Szybki awans podejrzanego policjanta i jego konsekwencje
Lubuski komendant policji Marek Bronicki został odwołany ze swojego stanowiska - szef MSWiA Grzegorz Schetyna podpisał wniosek komendanta głównego policji w tej sprawie. Bronicki, chociaż wiedział o toczącym się postępowaniu wobec jednego z policjantów - poprosił Schetynę o jego szybki awans.
27.08.2008 | aktual.: 27.08.2008 14:40
W sprawie chodzi o podinspektora Wojciecha W., szefa NSZZ Policjantów lubuskiej policji. Wojciech W. został oskarżony przez prokuraturę w Lesznie m.in. o pobieranie nienależnych świadczeń i wykorzystywanie stanowiska służbowego do działań nie związanych z wykonywaniem obowiązków służbowych.
Zarzuty dotyczą lat 2005-2006, gdy oskarżony pełnił obowiązki zastępcy komendanta policji w komendzie powiatowej w Nowej Soli. Śledztwo w sprawie wszczęliśmy 16 maja 2007 roku - powiedział szef prokuratury rejonowej w Lesznie, Jerzy Maćkowiak. O swoich działaniach w lubuskiej policji poinformowaliśmy ówczesnego komendanta lubuskich policjantów, sam też był przesłuchiwany w charakterze świadka. Informowaliśmy również, że nazwisko Wojciecha W. pojawia się w prowadzonym przez nas postępowaniu - dodał Maćkowiak.
W jego przekonaniu, dotychczasowy komendant, Marek Bronicki, nie mógł nie wiedzieć o toczącym się później już przeciwko Wojciechowi W. postępowaniu. Tajemnicą poliszynela w lubuskiej policji były prowadzone przeciwko W. działania - mówił szef leszczyńskiej prokuratury.

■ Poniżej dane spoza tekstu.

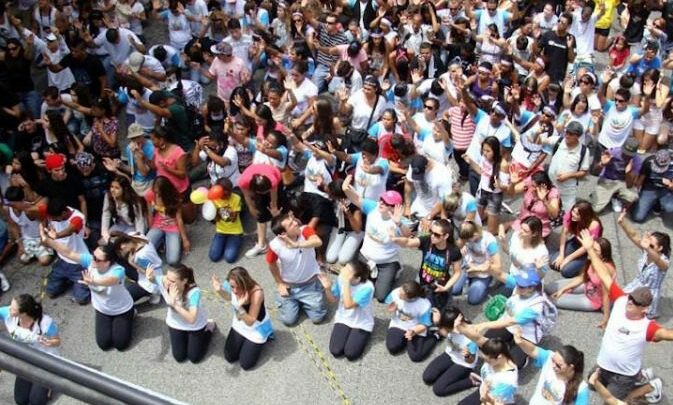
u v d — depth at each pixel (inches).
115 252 334.6
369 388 313.1
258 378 320.2
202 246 399.2
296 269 332.8
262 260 387.9
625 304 278.8
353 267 315.3
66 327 350.3
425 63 492.7
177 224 385.1
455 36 544.1
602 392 282.7
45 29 552.7
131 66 454.3
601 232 347.3
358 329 325.4
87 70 494.9
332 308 354.6
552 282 353.1
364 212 360.5
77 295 361.1
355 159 383.2
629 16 602.5
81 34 512.1
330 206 379.6
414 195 412.8
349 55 504.7
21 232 392.5
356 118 441.1
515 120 437.1
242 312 310.8
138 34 597.0
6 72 480.4
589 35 531.8
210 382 319.3
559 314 346.0
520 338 289.7
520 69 525.0
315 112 418.0
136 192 391.5
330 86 514.0
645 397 294.8
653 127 440.8
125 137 488.4
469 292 347.3
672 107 432.1
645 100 429.4
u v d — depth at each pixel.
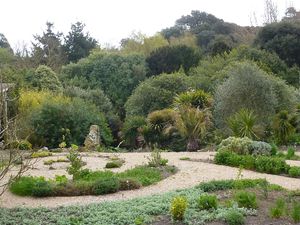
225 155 13.80
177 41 50.69
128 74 36.94
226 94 21.16
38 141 20.47
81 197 9.84
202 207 7.98
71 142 20.84
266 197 8.83
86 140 20.23
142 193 10.09
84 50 47.47
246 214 7.60
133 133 22.98
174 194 9.22
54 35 46.50
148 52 45.41
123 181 10.53
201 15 61.69
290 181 11.11
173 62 38.59
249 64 22.84
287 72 32.62
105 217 7.56
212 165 13.55
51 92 26.50
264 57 32.56
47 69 29.88
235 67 23.64
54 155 16.77
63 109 21.31
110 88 36.72
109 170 12.62
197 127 18.52
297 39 36.34
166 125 21.47
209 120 20.23
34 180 10.50
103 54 38.91
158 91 26.17
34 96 23.08
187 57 38.66
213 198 8.00
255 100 20.86
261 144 14.91
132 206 8.28
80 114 21.78
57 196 9.97
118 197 9.75
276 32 37.22
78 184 10.21
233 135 18.36
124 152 18.84
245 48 33.34
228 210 7.67
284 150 17.58
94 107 23.98
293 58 36.41
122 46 51.94
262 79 21.30
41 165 14.26
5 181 11.27
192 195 8.96
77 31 48.00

W komendzie śmialiśmy się, że najpierw go awansowali, a teraz stawiają zarzuty. To było niepoważne - powiedział, prosząc o zachowanie anonimowości, jeden z funkcjonariuszy Komendy Wojewódzkiej Policji w Gorzowie Wielkopolskim.
Komendant Marek Bronicki 5 sierpnia podjął decyzję o zawieszeniu podinsp. W. w czynnościach służbowych. Pięć dni wcześniej prokuratura w Lesznie przedstawiła mu zarzuty. Natomiast awans na wyższy stopień, Wojciech W. otrzymał podczas wojewódzkich obchodów policji we Wschowie 29 lipca.
Zarzuty szef lubuskich związkowców miał usłyszeć już 28 lipca, ale wówczas policjant poprosił o przesunięcie terminu stawienia się w prokuraturze ze względu na ważny wyjazd służbowy. Prokuratura przychyliła się do tego wniosku.
Rzeczniczka MSWiA Wioletta Paprocka poinformowała, że nie wiadomo jeszcze, kto będzie nowym szefem lubuskiej policji. Na razie obowiązki te pełnić będzie obecny pierwszy zastępca komendanta wojewódzkiego w Gorzowie Wlkp. Jacek Krysiński.
Schetyna potwierdził, że na wniosek komendanta głównego policji Andrzeja Matejuka odwołał Bronickiego. Jak dodał, we wtorek po południu zakończyła się kontrola w Komendzie Wojewódzkiej Policji w Gorzowie Wlkp., wniosek błyskawicznie został zaopiniowany przez wojewodę lubuskiego, złożony przez Komendanta Głównego Policji i podpisany przez niego.
Będziemy pilnowali procedur. Zawsze tak trudne sprawy personalne, kiedy nie ma pełnej, jednoznacznej informacji trzeba sprawdzać, stąd kontrola, która miała tę sprawę wyjaśnić. Wyjaśniła, więc jest reakcja jednoznaczna - odwołałem komendanta wojewódzkiego - podkreślił wicepremier.
Jak dodał, zarzuty, które się pojawiły, o których nie miał wiedzy Komendant Główny Policji potwierdziły się. Stąd tak jednoznaczna i błyskawiczna reakcja. Nie ma zgody na prowadzenie takiej polityki w polskiej policji - oświadczył Schetyna.